Often, we see populists and right-wing political parties espousing this constructed immigrant threat, blaming people from the Global South for stretched welfare states and health systems in the global North, presenting them as a danger to existing belief systems and values and as a potential source of terrorism and gender-based violence. This kind of xenophobic rhetoric is easy to spot. But sometimes a wolf is dressed in ‘liberal’ and ‘scientific’ clothing. Reports such as the Ecological Threat Register may take a subtler tone, but they are playing off of and feeding into these fears.
And that is the crux of such reports: it’s not the changes in climate and the floods, heatwaves, extreme weather events, droughts and forest fires that are to be feared. The object of fear is the ‘Other’, people forced to flee their homes as a result of these changes who travel to ‘our’ shores. Despite summer heatwaves in cities across Europe and associated mortality, wildfires in the United States that have reduced entire communities to ashes, and recurring floods affecting the same communities again and again, the Global North is more scared of boats of people traversing the Mediterranean Sea, of people clandestinely moving across its land borders, and scaling walls built to keep them out. In this worldview, the ecological threat isn’t ecological at all – it’s human.
Strengthening the fortress
Of course not every articulation of displacement in the context of climate change has a malicious background. Environmental activists and humanitarians, too, draw upon these predictions as leverage to agitate for more action to counter climate change: Swedish activist Greta Thunberg tweeted this report’s figures to urge us to #facetheclimateemergency. However, contrary to their well-meaning aims, there is no evidence that concerns for displaced people lead concerted climate action.
What such misleading predictions do achieve is the entrenchment of anti-immigrant sentiments that seep into policy frameworks and are subsequently difficult to change. We call for climate action, but get anti-immigrant action. For Europe, this is translating into the strengthening of the European Border Agency FRONTEX, financially propping up camps to house the displaced in border regions, tying development assistance to a willingness to block migration routes, and even information campaigns to dissuade people from pursuing a new life in Europe.

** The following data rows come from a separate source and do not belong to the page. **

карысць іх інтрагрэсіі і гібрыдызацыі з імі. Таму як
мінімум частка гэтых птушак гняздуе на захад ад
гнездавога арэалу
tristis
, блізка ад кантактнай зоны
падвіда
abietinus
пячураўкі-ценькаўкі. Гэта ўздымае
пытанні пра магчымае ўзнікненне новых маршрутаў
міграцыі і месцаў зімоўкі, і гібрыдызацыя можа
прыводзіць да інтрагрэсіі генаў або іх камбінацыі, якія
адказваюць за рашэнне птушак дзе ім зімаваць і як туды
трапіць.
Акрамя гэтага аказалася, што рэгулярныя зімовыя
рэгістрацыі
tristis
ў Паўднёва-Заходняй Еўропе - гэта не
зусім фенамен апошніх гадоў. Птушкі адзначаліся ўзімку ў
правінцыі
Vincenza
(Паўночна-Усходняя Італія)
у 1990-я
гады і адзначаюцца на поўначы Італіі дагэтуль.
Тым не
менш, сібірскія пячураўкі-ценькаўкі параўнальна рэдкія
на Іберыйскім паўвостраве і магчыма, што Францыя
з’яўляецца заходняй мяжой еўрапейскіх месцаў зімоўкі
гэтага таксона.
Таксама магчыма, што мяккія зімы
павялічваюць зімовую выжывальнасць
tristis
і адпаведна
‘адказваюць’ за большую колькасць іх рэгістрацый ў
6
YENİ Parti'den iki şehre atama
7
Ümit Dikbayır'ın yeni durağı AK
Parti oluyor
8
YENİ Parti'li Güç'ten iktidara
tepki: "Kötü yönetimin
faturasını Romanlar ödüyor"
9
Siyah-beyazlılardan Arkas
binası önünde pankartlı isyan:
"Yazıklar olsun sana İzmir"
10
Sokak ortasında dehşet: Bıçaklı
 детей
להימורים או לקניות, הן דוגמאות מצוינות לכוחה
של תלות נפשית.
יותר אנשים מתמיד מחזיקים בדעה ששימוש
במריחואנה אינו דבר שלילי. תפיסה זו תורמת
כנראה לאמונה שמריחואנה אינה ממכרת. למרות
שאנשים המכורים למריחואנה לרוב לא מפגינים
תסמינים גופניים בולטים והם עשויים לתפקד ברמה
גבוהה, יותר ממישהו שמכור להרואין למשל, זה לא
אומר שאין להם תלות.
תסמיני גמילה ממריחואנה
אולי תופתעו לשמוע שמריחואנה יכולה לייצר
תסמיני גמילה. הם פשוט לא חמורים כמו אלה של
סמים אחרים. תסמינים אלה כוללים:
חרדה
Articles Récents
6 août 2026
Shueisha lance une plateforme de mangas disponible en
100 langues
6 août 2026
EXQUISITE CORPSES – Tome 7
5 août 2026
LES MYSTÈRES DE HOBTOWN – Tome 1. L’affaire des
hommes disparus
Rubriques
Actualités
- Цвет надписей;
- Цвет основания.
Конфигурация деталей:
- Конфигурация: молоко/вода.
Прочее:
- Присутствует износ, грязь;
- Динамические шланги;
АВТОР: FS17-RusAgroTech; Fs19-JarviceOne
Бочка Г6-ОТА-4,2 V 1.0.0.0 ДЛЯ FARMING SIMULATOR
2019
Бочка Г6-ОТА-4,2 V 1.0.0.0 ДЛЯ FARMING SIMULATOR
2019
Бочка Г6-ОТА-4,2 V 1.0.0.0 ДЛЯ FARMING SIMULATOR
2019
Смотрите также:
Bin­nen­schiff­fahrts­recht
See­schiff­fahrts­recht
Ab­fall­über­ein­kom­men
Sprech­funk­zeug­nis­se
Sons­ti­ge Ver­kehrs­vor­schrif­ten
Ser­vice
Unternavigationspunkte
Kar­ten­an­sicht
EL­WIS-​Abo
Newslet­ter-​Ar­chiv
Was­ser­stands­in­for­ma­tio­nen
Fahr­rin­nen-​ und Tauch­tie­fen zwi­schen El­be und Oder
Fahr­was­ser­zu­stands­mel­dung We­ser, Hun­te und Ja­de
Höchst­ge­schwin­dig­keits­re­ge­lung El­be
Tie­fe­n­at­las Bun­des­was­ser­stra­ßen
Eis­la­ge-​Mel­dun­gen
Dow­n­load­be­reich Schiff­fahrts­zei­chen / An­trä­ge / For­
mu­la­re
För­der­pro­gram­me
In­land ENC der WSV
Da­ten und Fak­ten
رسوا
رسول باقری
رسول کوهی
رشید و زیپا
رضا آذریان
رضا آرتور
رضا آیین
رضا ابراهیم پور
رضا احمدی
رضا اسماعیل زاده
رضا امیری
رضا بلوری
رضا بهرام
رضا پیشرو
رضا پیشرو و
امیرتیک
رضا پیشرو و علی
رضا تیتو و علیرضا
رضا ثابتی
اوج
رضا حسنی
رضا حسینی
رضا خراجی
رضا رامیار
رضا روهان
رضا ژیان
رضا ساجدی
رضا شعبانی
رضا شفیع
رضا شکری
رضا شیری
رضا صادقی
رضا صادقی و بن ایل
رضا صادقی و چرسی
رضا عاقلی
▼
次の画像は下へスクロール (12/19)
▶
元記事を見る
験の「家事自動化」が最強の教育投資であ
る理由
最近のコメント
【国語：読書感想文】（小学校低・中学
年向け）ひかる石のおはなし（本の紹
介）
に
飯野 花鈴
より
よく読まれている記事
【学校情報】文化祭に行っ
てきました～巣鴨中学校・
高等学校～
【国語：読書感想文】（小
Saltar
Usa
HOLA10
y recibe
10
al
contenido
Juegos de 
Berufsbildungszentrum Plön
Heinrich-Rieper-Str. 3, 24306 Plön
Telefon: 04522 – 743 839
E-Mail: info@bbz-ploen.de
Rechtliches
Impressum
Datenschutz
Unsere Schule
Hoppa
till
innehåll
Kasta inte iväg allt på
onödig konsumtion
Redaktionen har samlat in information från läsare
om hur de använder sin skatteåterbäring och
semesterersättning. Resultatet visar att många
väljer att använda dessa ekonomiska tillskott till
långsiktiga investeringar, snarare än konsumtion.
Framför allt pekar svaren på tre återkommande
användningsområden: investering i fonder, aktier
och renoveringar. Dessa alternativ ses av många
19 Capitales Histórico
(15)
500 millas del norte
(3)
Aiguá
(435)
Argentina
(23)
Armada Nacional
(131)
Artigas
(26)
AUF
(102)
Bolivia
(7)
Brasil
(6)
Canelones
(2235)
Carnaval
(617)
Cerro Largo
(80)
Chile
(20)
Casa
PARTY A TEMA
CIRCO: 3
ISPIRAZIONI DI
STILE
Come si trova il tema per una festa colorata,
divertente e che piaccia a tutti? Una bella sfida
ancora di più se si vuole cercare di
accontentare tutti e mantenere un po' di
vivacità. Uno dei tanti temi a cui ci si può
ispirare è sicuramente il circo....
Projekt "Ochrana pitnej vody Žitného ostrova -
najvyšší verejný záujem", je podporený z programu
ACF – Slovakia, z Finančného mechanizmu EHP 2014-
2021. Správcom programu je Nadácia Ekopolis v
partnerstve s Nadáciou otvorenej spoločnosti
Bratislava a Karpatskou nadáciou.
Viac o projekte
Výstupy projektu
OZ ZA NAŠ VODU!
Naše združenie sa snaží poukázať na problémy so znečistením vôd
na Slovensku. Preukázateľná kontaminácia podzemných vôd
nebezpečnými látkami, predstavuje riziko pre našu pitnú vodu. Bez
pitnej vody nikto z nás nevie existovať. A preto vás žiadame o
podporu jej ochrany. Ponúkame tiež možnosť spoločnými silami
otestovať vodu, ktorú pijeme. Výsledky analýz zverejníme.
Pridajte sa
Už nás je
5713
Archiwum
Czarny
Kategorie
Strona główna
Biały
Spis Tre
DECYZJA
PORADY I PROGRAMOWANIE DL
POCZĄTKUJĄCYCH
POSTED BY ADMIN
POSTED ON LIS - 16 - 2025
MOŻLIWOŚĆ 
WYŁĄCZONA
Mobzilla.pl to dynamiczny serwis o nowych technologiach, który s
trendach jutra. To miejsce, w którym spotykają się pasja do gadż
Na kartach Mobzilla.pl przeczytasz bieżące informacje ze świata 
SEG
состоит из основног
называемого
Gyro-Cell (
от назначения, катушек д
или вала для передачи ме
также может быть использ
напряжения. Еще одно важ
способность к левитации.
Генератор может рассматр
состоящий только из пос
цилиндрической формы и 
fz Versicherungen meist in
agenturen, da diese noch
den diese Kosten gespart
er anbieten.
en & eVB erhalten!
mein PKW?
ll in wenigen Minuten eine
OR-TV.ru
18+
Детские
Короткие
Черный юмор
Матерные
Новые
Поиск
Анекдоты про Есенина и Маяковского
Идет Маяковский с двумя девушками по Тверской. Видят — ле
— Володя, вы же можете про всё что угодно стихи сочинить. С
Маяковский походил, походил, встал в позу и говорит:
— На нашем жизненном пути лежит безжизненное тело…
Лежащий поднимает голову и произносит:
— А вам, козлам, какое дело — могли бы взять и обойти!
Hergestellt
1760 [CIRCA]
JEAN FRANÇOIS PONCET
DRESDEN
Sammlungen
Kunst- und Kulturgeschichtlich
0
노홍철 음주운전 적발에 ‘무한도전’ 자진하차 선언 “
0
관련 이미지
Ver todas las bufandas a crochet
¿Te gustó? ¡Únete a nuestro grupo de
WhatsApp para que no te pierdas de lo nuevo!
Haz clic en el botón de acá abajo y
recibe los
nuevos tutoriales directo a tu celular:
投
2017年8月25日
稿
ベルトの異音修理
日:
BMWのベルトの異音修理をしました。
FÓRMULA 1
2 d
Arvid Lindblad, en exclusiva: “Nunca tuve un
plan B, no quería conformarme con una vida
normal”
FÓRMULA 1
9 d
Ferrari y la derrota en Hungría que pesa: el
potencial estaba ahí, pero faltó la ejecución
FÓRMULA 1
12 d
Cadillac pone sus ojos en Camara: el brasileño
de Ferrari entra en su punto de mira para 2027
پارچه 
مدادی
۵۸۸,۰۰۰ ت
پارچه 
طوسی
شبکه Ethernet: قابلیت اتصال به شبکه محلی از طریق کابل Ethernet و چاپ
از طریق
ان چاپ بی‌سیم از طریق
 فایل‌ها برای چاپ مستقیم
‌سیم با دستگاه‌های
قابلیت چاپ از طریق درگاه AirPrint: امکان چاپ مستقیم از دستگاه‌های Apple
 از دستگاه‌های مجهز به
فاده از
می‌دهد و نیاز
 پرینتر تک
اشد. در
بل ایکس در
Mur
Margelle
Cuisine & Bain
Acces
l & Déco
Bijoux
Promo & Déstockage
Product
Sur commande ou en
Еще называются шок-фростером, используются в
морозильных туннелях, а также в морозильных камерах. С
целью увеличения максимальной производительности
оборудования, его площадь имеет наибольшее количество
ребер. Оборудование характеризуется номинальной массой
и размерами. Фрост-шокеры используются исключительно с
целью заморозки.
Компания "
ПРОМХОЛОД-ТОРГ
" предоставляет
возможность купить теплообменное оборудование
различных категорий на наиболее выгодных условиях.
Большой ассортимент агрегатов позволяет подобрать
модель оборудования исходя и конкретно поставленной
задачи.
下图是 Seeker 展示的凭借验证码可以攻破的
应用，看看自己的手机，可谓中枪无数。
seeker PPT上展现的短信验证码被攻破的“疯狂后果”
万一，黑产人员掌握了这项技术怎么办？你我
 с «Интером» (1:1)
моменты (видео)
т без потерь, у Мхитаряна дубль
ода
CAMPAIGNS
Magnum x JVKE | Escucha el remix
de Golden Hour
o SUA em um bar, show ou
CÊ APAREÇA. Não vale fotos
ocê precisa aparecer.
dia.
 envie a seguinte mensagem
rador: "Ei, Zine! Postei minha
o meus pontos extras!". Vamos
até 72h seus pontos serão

And this is why we are so concerned about this report, and the narrative that comes with it. It provides fuel to the anti-immigrant fire; fuel that has been given a veneer of scientific rigour and can be used to argue for ever more restrictive immigration policy. It centres a European gaze on displacement, reducing the tragedy of people being displaced to a dehumanised question of scale and using them as another rhetorical weapon in the climate debate. We are talking about people’s lives. And if this is not the starting point of every conversation on climate change and displacement, then we are doing something wrong.